### Excerpt provided:
>>>

The visa process had depressed me as to my attitude to the country. I mean
either you have a system in place or you don't. I simply couldn't
understand why a simple process should be so politically motivated. It
seemed ridiculous to me that due to a Presidential election things should
grind to a halt. I also found that around the Christmas / New Year period.
It was hard to do any business for around a 6 week period.
Some of these things come to you in retrospect and in my case it was only
after spending several months in Canada that I came to this view. Of
course this is a broad view and there are naturally many exceptions. But
overall I didn't get the sense of excitement and can do attitude that I'd
While in the USA I also did some investigation as to living conditions and
health policy. It was going to cost me a small fortune to get health
cover. I am in fact a Type 2 diabetic so that put me in an "at risk"
category and premiums soared. I also noted a lot of small taxes which
ended up making the USA not as attractive as it had once seemed.
Florida, the sunshine state, seemed more like hurricane alley. While in
Georgia I was told that the largest ethnic mix was now Mexican. And all
the time I was told that the move was on to go south in America. While in
Kentucky I noted high unemployment and the fact that many had no health
cover at all. All of a sudden the American dream just wasn't there. I was
also somewhat concerned about the huge litigation that went on. It seems
that being sued is a way of life.
So in many respects it looked like there really wasn't any point in
trading Scotland for America. If anything it looked like China was to be
the new superpower and the USA was heading down the same road as the old
British Empire had done. Sorry to my American friends for saying all that
but it all kind of depressed me at the time.
While in Canada a lot of people put themselves out to help me personally
and a lot of their institutions had gone out of their way to help. In PEI
I met many people that provided really great input for the site. In
Kimberely the local Chamber of Commerce folk took some days out to run me
around the area to take pictures and found me a history of Kimberley. Many
people there gave of their time most generously.
When I went to Guelph folk couldn't have been nicer. The Uni of Guelph
Library organised me a room to work in with broadband access. The
assistants in the rare books dept. were total stars. In Elliot Lake the
local council actually put me up in the local hotel for 3 nights at their
expense and provided me with a desk in their Economic Development dept.
The Scottish Studies Foundation folk got me accommodation in Oakville and
Toronto and friends on the web got me accommodation in Cape Breton where
folk were very friendly and helpful. I also met their minister for Tourism
and some of the stars of the music scene let me video them playing the
fiddle or singing songs.

<<<

### What you have to do:
Write the next part of the travel account about the USA and Canada, picking up right after its last sentence. The data that comes next has no connection to the travel account above.

### Material provided:
>>>

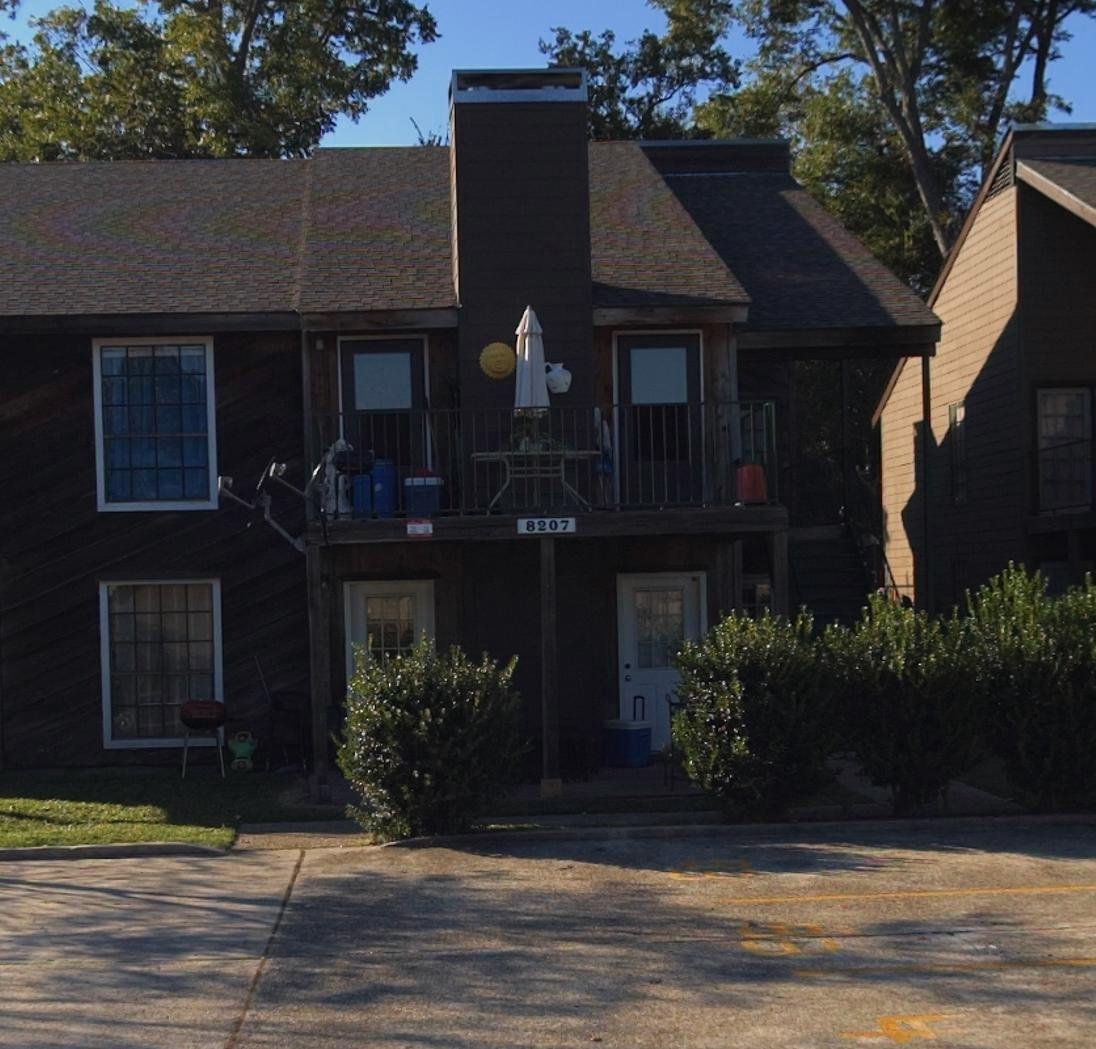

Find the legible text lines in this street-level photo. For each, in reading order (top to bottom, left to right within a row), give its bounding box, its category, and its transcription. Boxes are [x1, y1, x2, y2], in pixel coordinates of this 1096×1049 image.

<<<

### Task response:
Somehow when you are working hard you fail to see the big picture but when
I came up for a breath of air it became obvious to me that I really had
found the country I should be living and working in.
I decided to see if I could extend my stay for another month to let me
explore the possibilities of living and working in Canada and this is where
I met Larry Hynes in the Ontario Immigration department. As I'd left it
too late I couldn't extend my stay as you need to apply a full month
before the end of your visit. That said he invited me to attend their
Business Immigration seminar that they hold each week in Toronto and
suggested we could meet an hour before it so we could talk things over. So
that is what I did.
Larry was very helpful as was the seminar and I left with loads of
information on Ontario. I found out things that I wasn't aware of such as
Canada having the lowest cost of living of all the G7 countries as well as
the lowest rate of taxation. I had already noticed their low house prices
for myself and while in Guelph it had been made very clear to me the cost
differences between Canada and Scotland.
I had been told the various ways in which I might consider applying for
Business Immigration and here Canada does have a self employed category if
you are in the culture field, athletics or farming. And of course with me
doing writing, publishing and running a major Scottish history site it
fitted in well with the culture bit. I could also have applied for skilled
worker immigration as well. On their web site they have a form which you
complete online which tells you how you meet their point score system. You
do need to meet their minimum point score to be considered for immigration
so it's an excellent idea to do that test. I might add that by attending
that seminar in Toronto you get an additional six points!
Larry then advised that I apply for a work permit which is for 1 year. If
I then applied for immigration then I could arrange to extend this for
another year as it does take around 18 months for an application to go
through. Larry pointed me in the right direction for the work permit
application form and advised that I should add a letter in support of the
application. What was really great was he offered to give the letter a
once over if I emailed him the draft. Well he did do that for me and made
some suggestions like to ensure I gave full information on how I could
support myself during my year there. Well I sent him my second draft which
he said would do the trick. He then advised me to send in my application
to Detroit instead of London. He then told me to address it to Moira
Escott and off it went. Well image my
surprise when within two weeks I got back an acceptance letter. What an
outstanding service and my thanks to Moira for dealing with this so
Quite frankly this just confirmed my view about Canada having a can do
attitude... it was like a breath of fresh air after Scotland and the USA.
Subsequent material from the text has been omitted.